In summary, Algorithm Performance Spaces (APS) uniquely visualize and analyze how different algorithms perform across various datasets, focusing on performance outcomes rather than dataset characteristics. APS help researchers identify diverse or similar datasets based on algorithmic performance, likely enhancing generalization to new, unseen data. APS also distinguish between well-solved and challenging datasets, guiding researchers to prioritize those that can drive meaningful advancements in algorithm development. By offering a clear and extendable performance-based method for dataset selection, APS can enhance informed decision-making in recommender-systems research, improving the transparency, rigor, and generalizability of offline evaluations
Acknowledgements
This work was in part supported by funding from the Ministry of Culture and Science of the German State of North Rhine Westphalia, grant no. 311-8.03.03.02-149514.
Footnotes
- We used ChatGPT to improve the writing of this manuscript. We mostly used it as an “advanced” grammar and phrasing tool. For further details, please refer to [4].

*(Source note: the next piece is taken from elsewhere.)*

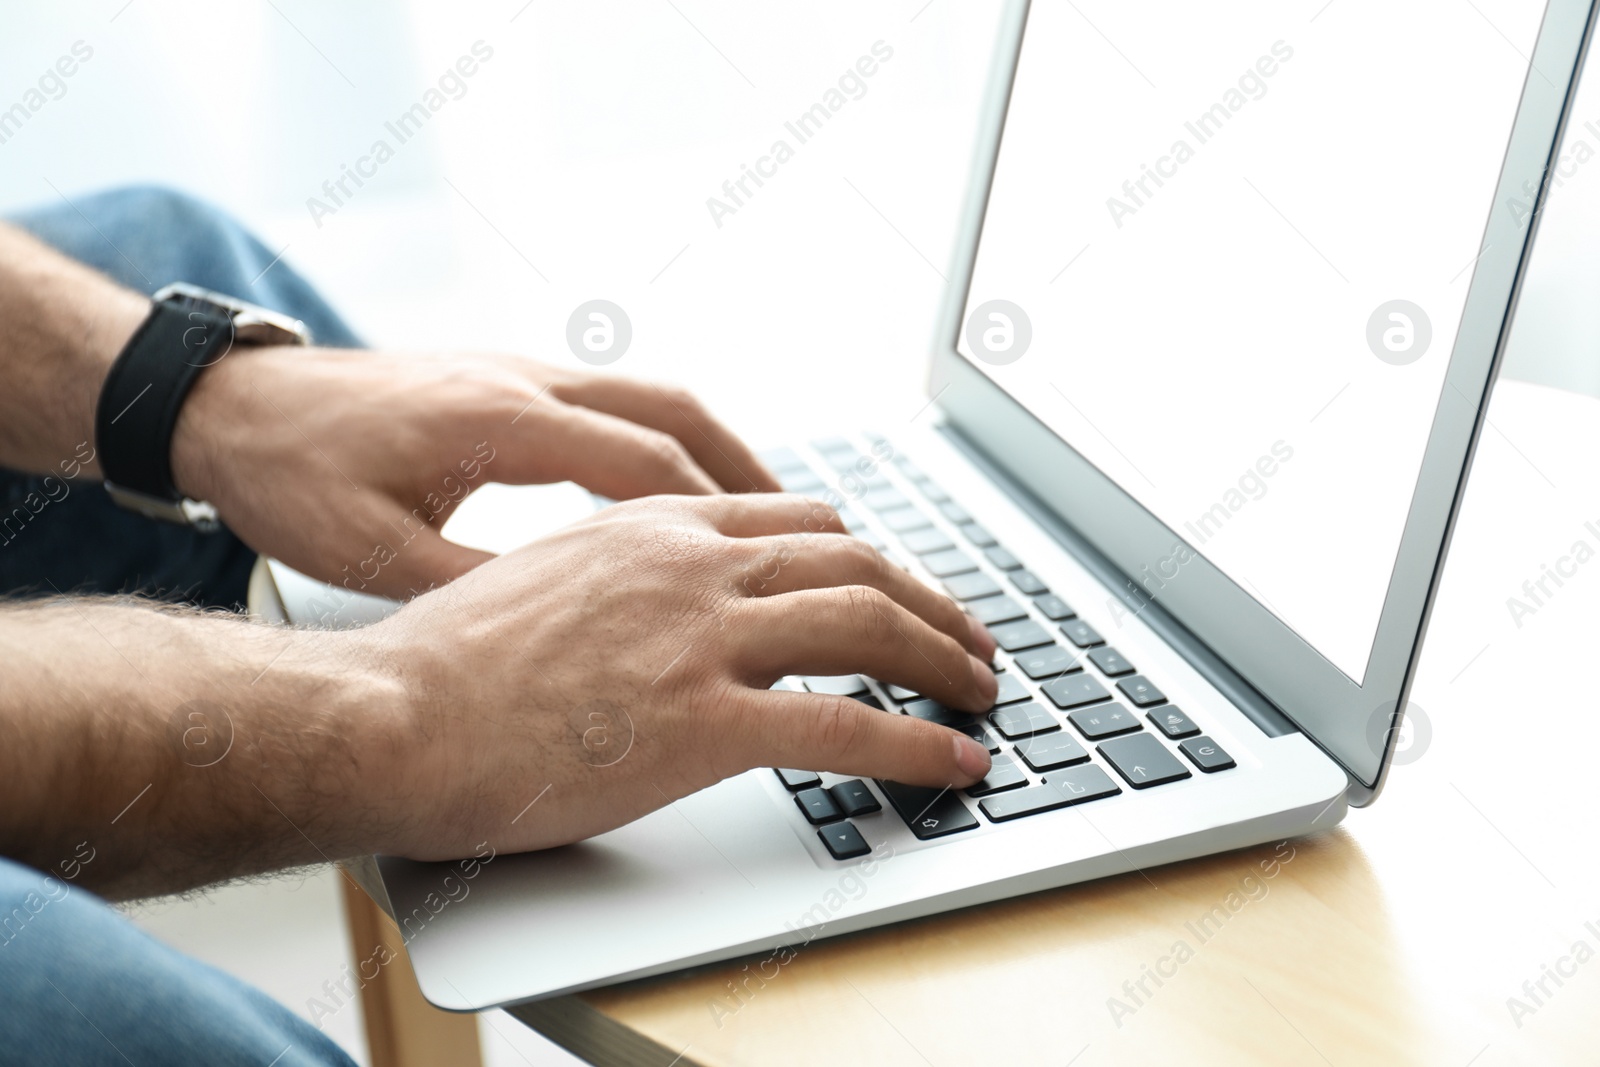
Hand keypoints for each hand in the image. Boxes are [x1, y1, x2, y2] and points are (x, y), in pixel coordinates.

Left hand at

- We acknowledge that although we critique the current practice in the community of not justifying dataset selection, we are not exempt from this critique. In our own work to date, we have also failed to provide thorough justifications.
- We use the terms point and vector interchangeably, even though this might be mathematically incorrect.
- https://code.isg.beel.org/Informed-Dataset-Selection-via-APS/
- 102 out of the possible 29×95=2755 pairings (3.7%) of datasets and algorithms failed in training, e.g., due to the time limit or failing to create an embedding, and are therefore missing in our evaluation e.g. the APS and reduced APS.